-- Exercise brief --
Could you reproduce the lines of the listing below, starting at the line that contains "left wrist: (96, 225, 0)" and ending after the line that contains "right hip: (600, 284, 1)", with both of those lines included?

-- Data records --
▬▬▬

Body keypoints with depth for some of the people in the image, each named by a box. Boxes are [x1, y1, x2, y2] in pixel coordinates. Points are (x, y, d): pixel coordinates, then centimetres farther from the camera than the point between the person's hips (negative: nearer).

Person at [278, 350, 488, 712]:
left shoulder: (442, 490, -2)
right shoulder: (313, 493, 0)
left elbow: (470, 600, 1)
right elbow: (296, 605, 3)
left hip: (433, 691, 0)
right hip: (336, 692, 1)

▬▬▬

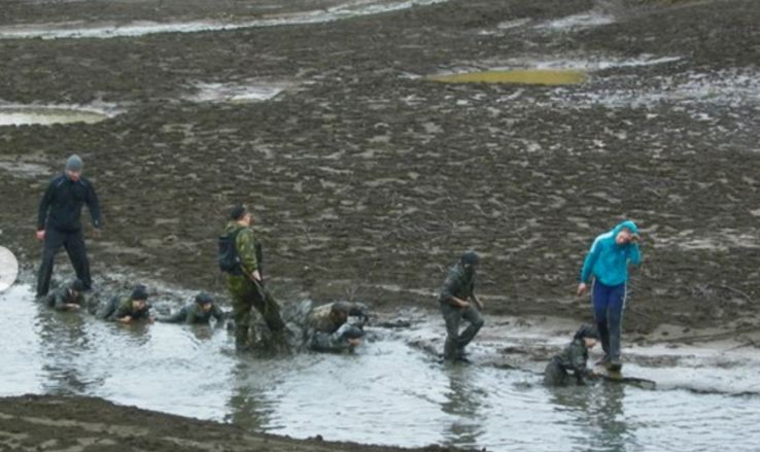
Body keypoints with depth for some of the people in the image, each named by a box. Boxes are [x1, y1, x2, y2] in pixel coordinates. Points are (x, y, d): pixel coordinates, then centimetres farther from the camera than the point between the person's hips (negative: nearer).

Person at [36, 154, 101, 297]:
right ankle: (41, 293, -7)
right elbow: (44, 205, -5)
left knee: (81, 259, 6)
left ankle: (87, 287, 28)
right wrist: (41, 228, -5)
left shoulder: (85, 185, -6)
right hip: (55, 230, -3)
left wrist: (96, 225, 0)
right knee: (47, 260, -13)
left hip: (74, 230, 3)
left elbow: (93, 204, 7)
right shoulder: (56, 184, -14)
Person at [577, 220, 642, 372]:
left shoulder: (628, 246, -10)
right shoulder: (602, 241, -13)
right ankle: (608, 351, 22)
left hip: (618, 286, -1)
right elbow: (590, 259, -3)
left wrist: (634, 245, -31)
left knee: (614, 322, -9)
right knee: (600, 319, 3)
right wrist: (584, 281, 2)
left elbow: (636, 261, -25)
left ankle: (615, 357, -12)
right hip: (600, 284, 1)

▬▬▬

-- Exercise output --
left wrist: (96, 225, 0)
right knee: (47, 260, -13)
left hip: (74, 230, 3)
left elbow: (93, 204, 7)
right shoulder: (56, 184, -14)
Person at [577, 220, 642, 372]:
left shoulder: (628, 246, -10)
right shoulder: (602, 241, -13)
right ankle: (608, 351, 22)
left hip: (618, 286, -1)
right elbow: (590, 259, -3)
left wrist: (634, 245, -31)
left knee: (614, 322, -9)
right knee: (600, 319, 3)
right wrist: (584, 281, 2)
left elbow: (636, 261, -25)
left ankle: (615, 357, -12)
right hip: (600, 284, 1)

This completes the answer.